Do you consider yourself a “foodie”? Do you like to try new or exotic fruits from the market/store that seem utterly odd to you, but hey, YOLO? (IE: Have you ever seen a jackfruit & did you know they are quite popular w/ vegans as a meat alternative for their protein content? And they are huge & look like mutant watermelons!)
If so, then ‘The Book of Difficult Fruit‘ by Kate Lebo will surely appeal to you & also to readers that enjoy well-crafted, engaging, lyrical writing & so much more. Thank you to Farrar, Straus, & Giroux Publishing for my gift copy of this delicious & intriguing book, released on 4/6!

Accurately described as a “glorious mash-up of memoir, love note & cookbook” by Vulture magazine in an article called Best New Books of 2021, ‘The Book of Difficult Fruit‘ is an amazingly original feast of words, with surprising facts, an abundance of insight & information, & one of those books you’ll be happy to have stepped out of your readerly comfort zone & read.
Inspired by twenty-six fruits, essayist, poet, & pie lady Kate Lebo expertly blends natural, culinary, medical, & personal history..A is for Aronia, berry member of the apple family, clothes-stainer, superfruit with reputed healing power. D is for Durian, endowed with a dramatic rind & a shifty odor–peaches, old garlic.
M is for medlar, name-checked by Shakespeare for its crude shape, beloved by gardeners for its flowers. Q is for quince, which, when fresh, gives off the scent of “roses and citrus and rich women’s perfume,” but if eaten raw is so astringent it wicks the juice from one’s mouth.
In this work of unique invention, these & other difficult fruits serve as the central ingredients of twenty-six lyrical essays (and recipes!) that range from deeply personal to botanical, from culinary to medical, from humorous to philosophical.
The entries are associative, often poetic, taking unexpected turns & giving sideways insights into life, relationships, self-care, modern medicine, & more. What if the primary way you show love is to bake, but your partner suffers from celiac disease? Why leave in the pits for Willa Cather’s Plum Jam? How can we rely on bodies as fragile as the fruits that nourish them?
Taking you on an engaging, illuminating, culinary adventure, Kate Lebo’s unquenchable curiosity promises adventure: intimate, sensuous, ranging, bitter, challenging, rotten, ripe. After reading ‘The Book of Difficult Fruit‘, you will never think of sweetness the same way again.
Click HERE to go to my post on Instagram, & while you’re there, check out my latest giveaways (2 of them!) by clicking HERE & HERE.
You can also click on the highlighted book titles above to add ‘The Book of Difficult Fruit’ to your Goodreads lists. There are currently 50 copies of the book up for grabs in a current Goodreads giveaway (ends 5/23, US only). Click HERE to go to the giveaway.

Kate Lebo’s first collection of nonfiction, The Book of Difficult Fruit, is forthcoming from FSG and Picador in April 2021. She is the author of the cookbook Pie School (Sasquatch Books), the poetry chapbook Seven Prayers to Cathy McMorris Rodgers (Entre Rios Books), and co-editor with Samuel Ligon of Pie & Whiskey: Writers Under the Influence of Butter and Booze (Sasquatch Books). Her essay about listening through hearing loss, “The Loudproof Room,” originally published in New England Review, was anthologized in Best American Essays 2015.

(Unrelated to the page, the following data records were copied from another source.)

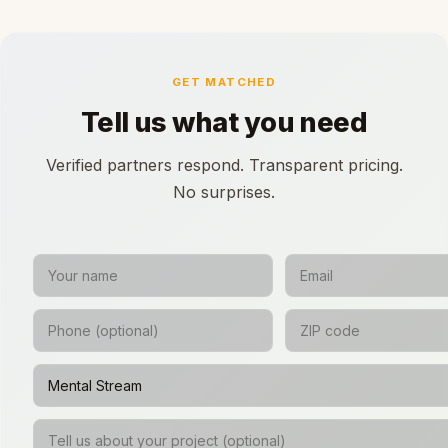
GET MATCHED
Tell us what you need
Verified partners respond. Transparent pricing.
No surprises.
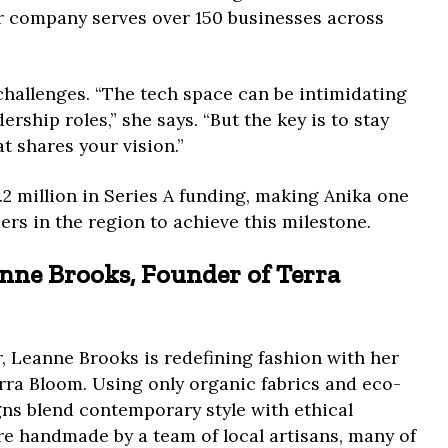
er company serves over 150 businesses across
challenges. “The tech space can be intimidating
ership roles,” she says. “But the key is to stay
t shares your vision.”
.2 million in Series A funding, making Anika one
ers in the region to achieve this milestone.
anne Brooks, Founder of Terra
, Leanne Brooks is redefining fashion with her
erra Bloom. Using only organic fabrics and eco-
gns blend contemporary style with ethical
e handmade by a team of local artisans, many of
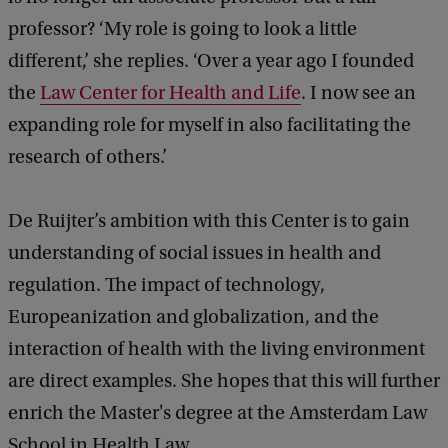
professor? ‘My role is going to look a little
different,’ she replies. ‘Over a year ago I founded
the
Law Center for Health and Life
. I now see an
expanding role for myself in also facilitating the
research of others.’
De Ruijter’s ambition with this Center is to gain
understanding of social issues in health and
regulation. The impact of technology,
Europeanization and globalization, and the
interaction of health with the living environment
are direct examples. She hopes that this will further
enrich the Master's degree at the Amsterdam Law
School in Health Law.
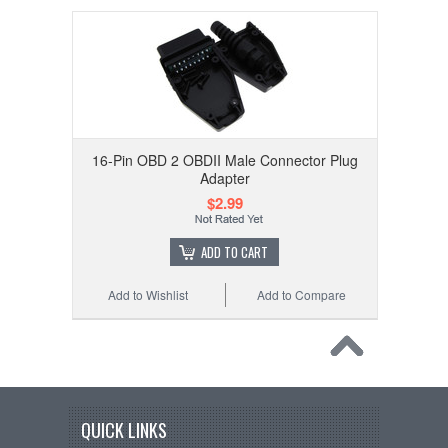
16-Pin OBD 2 OBDII Male Connector Plug
Adapter
$2.99
ADD TO CART
Add to Wishlist
Add to Compare
QUICK LINKS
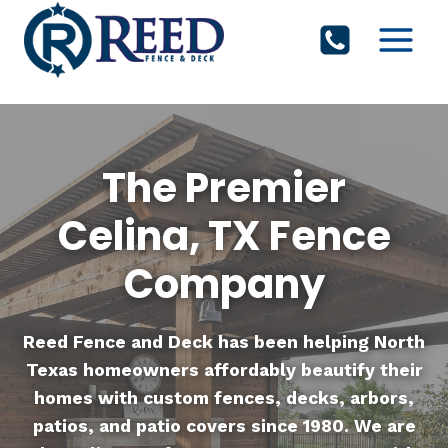
Skip
to
content
The Premier
Celina, TX Fence
Company
Reed Fence and Deck
has been helping North
Texas homeowners affordably beautify their
homes with custom fences, decks, arbors,
patios, and patio covers since 1980. We are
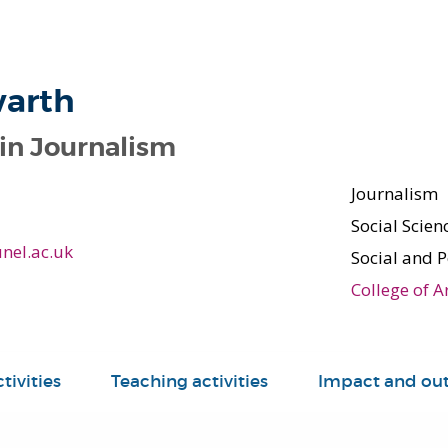
warth
 in Journalism
Journalism
Social Scie
nel.ac.uk
Social and P
College of A
tivities
Teaching activities
Impact and ou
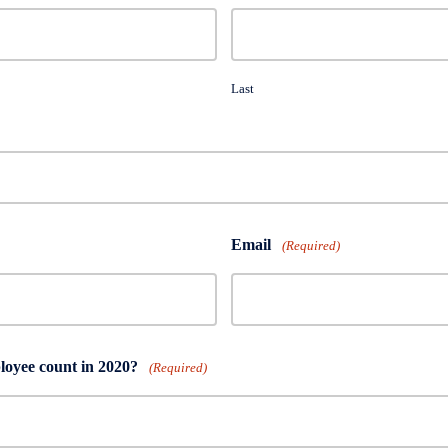
Last
Email
(Required)
oyee count in 2020?
(Required)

Her poems and essays have appeared in This is the Place: Women Writing About Home, Ghosts of Seattle Past, Best New Poets, Gettysburg Review, Willow Springs, Moss, Catapult, and Poetry Northwest, among other places.
Through the Center for Washington Cultural Traditions she is an apprenticed cheesemaker to Lora Lea Misterly of Quillisascut Farm. She lives in Spokane, Washington.